What Will We Suffer if We Refuse to Suffer for Christ?

p>In the time it takes to read this page, another Christian will be killed because of his or her faith in Jesus Christ.  160,000 believers around the world will be slaughtered this year alone… simply because they love Jesus.

This is not a news flash.  The physical risk of “going public with the glory of God” (John Piper) among satanically dominated peoples is obvious.  Jesus predicted that you will probably be chugged (disposed of quickly and without pause) like a lion eats a lamb (Matthew 10:16; 1 Peter 5:8).  That’s the risk of identifying with Jesus in this world; and too many shrivel up at the thought.
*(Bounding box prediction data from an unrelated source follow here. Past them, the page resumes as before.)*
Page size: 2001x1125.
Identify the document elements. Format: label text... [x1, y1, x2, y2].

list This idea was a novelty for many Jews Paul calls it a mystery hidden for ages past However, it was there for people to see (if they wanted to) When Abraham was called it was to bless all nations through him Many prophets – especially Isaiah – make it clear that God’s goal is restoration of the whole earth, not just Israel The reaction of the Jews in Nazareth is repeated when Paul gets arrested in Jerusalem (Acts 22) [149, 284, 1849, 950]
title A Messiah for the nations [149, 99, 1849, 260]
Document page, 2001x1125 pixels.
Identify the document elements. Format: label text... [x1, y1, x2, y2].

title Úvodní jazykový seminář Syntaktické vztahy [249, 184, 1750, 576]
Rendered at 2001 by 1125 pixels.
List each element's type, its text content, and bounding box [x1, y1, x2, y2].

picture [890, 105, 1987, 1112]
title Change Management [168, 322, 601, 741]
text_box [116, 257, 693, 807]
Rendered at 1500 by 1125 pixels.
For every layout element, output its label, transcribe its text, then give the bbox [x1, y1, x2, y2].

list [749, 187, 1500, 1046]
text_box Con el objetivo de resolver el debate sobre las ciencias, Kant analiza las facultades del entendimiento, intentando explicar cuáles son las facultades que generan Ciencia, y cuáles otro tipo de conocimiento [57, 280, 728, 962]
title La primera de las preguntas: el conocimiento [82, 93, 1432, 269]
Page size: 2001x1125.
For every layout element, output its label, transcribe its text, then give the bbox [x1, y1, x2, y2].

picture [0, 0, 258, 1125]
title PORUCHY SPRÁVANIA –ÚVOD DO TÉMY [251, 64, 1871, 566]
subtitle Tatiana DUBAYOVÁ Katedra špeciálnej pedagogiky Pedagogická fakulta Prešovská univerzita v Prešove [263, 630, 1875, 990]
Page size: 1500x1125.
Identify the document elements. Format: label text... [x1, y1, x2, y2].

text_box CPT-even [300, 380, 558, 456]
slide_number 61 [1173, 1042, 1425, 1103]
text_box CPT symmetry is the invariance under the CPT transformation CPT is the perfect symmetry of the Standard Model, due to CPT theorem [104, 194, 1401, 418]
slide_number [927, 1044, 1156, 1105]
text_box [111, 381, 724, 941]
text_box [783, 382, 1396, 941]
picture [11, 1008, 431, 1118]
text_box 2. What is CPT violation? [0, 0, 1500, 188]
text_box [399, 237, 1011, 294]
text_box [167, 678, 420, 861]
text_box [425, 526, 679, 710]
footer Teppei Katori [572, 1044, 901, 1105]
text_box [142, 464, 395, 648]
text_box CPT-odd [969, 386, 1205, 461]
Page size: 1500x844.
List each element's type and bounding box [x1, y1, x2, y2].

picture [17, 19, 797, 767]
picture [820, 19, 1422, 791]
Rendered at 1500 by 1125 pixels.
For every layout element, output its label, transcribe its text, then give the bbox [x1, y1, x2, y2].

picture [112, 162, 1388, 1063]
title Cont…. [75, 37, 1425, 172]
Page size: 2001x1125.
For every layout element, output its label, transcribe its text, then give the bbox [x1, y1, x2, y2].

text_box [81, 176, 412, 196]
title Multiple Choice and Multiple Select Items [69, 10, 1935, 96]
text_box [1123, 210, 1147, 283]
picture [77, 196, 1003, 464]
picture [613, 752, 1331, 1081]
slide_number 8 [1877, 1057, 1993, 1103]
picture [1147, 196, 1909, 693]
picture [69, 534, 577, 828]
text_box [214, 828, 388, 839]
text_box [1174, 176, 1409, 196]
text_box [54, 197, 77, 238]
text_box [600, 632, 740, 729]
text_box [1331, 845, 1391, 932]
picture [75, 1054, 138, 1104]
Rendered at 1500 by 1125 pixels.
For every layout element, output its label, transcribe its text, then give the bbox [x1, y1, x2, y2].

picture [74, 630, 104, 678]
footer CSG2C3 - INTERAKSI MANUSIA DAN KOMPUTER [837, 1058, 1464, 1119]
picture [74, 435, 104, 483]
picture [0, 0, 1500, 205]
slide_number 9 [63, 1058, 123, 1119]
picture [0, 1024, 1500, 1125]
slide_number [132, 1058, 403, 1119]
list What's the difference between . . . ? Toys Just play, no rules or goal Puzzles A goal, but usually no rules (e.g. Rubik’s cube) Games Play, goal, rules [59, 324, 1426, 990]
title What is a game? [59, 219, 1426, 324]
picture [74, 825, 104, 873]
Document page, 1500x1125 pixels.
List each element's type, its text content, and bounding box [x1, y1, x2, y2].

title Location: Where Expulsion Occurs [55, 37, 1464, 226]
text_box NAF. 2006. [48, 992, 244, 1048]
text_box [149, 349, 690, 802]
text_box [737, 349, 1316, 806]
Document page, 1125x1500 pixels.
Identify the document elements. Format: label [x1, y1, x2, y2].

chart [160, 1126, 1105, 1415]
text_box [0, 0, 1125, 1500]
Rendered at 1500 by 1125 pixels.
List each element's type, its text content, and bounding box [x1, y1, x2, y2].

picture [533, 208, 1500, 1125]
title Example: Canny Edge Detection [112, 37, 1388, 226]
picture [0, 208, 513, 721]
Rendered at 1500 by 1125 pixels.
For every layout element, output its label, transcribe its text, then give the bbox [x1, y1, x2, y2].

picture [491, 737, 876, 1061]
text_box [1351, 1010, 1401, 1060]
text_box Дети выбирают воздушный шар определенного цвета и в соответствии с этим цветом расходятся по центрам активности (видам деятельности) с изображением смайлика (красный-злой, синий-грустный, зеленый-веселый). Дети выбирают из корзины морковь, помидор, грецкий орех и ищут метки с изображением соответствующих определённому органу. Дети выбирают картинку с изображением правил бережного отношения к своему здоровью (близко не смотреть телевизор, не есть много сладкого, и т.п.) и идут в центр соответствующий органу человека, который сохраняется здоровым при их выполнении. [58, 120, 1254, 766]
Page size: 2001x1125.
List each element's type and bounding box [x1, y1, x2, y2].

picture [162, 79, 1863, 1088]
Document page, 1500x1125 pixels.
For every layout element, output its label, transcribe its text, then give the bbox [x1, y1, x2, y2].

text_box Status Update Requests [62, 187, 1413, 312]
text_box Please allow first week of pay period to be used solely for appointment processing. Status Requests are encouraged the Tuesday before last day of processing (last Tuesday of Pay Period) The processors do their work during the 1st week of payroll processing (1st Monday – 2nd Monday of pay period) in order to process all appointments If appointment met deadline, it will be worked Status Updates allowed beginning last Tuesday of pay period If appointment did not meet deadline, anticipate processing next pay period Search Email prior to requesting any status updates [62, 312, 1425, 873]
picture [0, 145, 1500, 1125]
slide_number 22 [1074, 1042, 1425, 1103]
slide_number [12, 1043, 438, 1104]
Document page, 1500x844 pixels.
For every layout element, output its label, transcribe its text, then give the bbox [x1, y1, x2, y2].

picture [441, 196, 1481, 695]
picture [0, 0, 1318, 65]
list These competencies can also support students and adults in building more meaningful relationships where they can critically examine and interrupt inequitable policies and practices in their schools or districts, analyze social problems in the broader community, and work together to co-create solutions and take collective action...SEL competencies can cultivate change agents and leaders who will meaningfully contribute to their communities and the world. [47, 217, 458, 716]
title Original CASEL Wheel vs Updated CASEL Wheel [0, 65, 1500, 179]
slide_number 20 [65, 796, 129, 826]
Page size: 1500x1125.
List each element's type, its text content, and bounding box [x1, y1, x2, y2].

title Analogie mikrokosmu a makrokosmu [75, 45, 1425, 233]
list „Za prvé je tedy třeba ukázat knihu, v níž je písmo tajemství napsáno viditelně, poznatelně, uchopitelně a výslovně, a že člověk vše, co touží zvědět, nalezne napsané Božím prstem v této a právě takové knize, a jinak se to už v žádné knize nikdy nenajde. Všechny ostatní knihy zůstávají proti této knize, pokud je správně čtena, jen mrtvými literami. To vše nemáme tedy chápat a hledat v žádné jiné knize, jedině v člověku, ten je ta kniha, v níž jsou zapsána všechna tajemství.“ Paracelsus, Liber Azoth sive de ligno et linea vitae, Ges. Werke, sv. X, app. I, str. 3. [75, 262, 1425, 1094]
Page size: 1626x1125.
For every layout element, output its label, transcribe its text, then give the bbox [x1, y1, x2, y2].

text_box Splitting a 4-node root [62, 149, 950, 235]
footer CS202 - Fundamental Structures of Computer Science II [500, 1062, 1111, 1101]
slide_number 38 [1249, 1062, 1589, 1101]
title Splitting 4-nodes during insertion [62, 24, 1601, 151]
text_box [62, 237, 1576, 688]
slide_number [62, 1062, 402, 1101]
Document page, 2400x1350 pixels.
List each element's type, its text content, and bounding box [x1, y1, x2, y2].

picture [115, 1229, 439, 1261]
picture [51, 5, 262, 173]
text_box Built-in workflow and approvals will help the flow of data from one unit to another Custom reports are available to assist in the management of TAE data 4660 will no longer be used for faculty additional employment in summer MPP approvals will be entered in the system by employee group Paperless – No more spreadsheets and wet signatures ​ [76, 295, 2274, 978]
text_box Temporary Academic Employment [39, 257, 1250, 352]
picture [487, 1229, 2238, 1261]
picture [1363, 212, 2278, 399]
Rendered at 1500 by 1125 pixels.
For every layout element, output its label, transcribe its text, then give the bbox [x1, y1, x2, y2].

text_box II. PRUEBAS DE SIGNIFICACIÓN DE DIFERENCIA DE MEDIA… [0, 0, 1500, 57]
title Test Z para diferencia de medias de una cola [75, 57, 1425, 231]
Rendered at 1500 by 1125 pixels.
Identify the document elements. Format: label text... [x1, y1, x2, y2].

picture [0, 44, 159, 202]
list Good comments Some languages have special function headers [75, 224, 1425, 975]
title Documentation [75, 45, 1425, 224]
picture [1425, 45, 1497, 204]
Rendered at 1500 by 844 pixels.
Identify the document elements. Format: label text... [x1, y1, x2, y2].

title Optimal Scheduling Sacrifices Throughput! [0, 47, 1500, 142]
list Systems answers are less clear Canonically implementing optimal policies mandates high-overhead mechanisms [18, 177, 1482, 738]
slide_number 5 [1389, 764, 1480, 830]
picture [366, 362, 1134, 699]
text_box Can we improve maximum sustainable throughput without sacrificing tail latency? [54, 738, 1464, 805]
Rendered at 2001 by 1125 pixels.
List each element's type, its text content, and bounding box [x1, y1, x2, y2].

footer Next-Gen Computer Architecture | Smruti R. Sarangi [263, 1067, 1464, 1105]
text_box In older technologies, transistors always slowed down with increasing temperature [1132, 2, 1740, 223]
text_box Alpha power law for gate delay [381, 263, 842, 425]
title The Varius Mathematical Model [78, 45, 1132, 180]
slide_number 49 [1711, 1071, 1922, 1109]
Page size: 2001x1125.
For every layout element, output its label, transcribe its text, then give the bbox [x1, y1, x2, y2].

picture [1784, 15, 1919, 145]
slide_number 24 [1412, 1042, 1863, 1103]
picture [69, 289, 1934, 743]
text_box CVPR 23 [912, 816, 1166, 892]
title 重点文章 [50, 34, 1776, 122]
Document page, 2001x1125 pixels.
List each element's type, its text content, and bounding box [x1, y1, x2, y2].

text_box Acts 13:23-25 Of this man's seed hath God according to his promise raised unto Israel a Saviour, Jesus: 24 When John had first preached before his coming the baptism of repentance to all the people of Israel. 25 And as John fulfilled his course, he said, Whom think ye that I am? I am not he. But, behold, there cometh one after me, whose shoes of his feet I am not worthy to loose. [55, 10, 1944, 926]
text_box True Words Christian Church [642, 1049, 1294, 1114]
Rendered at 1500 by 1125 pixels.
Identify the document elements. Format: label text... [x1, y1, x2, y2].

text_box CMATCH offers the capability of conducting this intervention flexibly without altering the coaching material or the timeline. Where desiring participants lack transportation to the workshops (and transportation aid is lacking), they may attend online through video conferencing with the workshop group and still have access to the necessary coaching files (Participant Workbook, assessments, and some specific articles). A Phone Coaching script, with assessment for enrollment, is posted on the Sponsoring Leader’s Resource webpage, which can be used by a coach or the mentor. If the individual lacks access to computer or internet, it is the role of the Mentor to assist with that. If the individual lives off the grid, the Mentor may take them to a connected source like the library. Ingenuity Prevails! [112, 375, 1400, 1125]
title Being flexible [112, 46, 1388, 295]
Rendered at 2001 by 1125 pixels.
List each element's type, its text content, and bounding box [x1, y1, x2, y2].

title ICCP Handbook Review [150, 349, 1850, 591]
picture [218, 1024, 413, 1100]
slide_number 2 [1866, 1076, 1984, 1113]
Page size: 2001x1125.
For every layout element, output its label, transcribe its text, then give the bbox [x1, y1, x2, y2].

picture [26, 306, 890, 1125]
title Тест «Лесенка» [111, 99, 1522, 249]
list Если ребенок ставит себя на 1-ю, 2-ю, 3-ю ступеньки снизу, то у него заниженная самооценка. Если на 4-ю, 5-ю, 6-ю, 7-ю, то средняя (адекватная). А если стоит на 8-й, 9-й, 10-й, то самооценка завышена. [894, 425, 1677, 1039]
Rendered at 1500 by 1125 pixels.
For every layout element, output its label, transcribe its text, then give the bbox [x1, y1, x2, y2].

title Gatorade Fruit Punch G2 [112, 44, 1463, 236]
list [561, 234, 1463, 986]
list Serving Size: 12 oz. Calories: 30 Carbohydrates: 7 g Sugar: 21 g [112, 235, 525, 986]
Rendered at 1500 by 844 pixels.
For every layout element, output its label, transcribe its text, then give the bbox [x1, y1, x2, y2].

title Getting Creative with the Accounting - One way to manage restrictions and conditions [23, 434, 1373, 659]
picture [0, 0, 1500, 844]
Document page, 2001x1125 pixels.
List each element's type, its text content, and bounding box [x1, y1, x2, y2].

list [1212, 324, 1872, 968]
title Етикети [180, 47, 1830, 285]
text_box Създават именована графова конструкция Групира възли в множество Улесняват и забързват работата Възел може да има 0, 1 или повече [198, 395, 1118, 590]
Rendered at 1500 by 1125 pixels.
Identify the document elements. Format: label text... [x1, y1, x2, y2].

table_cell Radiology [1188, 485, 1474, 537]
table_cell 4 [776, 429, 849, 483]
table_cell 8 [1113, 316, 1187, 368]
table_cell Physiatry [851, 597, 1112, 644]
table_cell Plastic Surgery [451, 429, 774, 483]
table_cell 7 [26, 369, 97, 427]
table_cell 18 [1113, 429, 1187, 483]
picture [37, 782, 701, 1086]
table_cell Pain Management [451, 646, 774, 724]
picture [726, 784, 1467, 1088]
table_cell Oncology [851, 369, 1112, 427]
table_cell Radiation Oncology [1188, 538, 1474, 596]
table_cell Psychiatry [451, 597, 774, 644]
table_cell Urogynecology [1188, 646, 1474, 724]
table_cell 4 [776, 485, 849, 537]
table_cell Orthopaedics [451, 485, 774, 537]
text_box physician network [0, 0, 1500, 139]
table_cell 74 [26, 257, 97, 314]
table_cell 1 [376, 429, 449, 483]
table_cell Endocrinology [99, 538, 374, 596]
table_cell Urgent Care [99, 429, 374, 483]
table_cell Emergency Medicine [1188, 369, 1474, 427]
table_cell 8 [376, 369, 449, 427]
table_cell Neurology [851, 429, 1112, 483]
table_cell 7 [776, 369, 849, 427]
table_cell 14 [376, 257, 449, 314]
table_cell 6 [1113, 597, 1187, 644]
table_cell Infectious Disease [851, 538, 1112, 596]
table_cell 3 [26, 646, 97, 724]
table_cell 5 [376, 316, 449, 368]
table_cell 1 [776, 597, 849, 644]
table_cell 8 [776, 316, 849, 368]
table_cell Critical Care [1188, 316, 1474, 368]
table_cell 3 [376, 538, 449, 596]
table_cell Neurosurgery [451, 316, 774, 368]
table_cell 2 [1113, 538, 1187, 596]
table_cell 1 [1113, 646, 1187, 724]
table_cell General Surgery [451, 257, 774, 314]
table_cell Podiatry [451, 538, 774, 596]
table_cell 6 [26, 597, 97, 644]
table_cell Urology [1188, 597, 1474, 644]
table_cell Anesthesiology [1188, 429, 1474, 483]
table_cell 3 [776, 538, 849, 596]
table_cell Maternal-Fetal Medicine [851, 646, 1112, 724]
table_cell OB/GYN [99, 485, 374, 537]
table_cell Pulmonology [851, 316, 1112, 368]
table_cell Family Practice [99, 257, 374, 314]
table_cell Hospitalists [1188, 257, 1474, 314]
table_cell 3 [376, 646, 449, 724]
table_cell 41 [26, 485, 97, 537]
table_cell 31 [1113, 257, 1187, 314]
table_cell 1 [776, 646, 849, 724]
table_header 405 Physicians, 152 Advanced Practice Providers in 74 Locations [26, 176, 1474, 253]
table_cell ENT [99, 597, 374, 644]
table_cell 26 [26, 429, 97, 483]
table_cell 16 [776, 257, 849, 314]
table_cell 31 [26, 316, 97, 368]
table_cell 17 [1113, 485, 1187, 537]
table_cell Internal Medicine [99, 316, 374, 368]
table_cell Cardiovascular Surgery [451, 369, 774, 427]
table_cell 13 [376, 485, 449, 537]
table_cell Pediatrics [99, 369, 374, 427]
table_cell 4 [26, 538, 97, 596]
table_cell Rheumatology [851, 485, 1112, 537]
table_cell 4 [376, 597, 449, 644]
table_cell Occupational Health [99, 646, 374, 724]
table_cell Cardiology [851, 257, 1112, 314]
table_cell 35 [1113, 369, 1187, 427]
Scripture describes the butchering of missionaries as horrifically beautiful.  Horrible because of the indescribable torment endured by so many; but stunningly beautiful in their humble Christ-likeness as they are afflicted, persecuted, struck down; but not destroyed (2 Cor. 4).  When believers are crushed by suffering, the aroma of Christ stretches out even more widely and rapidly among the peoples.

This is biblical boldness: to plow through hostile resistance with the gentleness of Christ and “loving the hate” out of those fierce enemies of the cross.

I dread a greater danger than death.  I dread the consequences of not risk-taking for the gospel.  What will I suffer if I refuse to suffer for ChristWhat will I lose if I refuse to lose my life with Jesus for the nations?  What “glory” (Paul’s word – Romans 8:18) will I miss out on if I shirk suffering for the gospel?

There is something in suffering for the gospel that produces supernatural affection and compassion within you towards those who are harming you.  At the same time, when one can praise God instead of denying him in the midst of suffering, unbelievers take notice.  Some are inevitably saved, which generates more persecution, which in turn, fuels an even more passionate scattering of the gospel.  The result is that whole new regions are quickly populated with believers and churches.  This is how suffering and persecution nearly always advances both personal sanctification in the sufferer and the speedier, wide-ranging expansion of the gospel among the persecutors.

There is nothing more powerful in evangelism than a life humbly laid down for Christ and the gospel.  These gospel risk-takers are missionary madmen (2 Cor. 11:23).  But God is glorified by them.  The world’s unharvested fields need many more like them.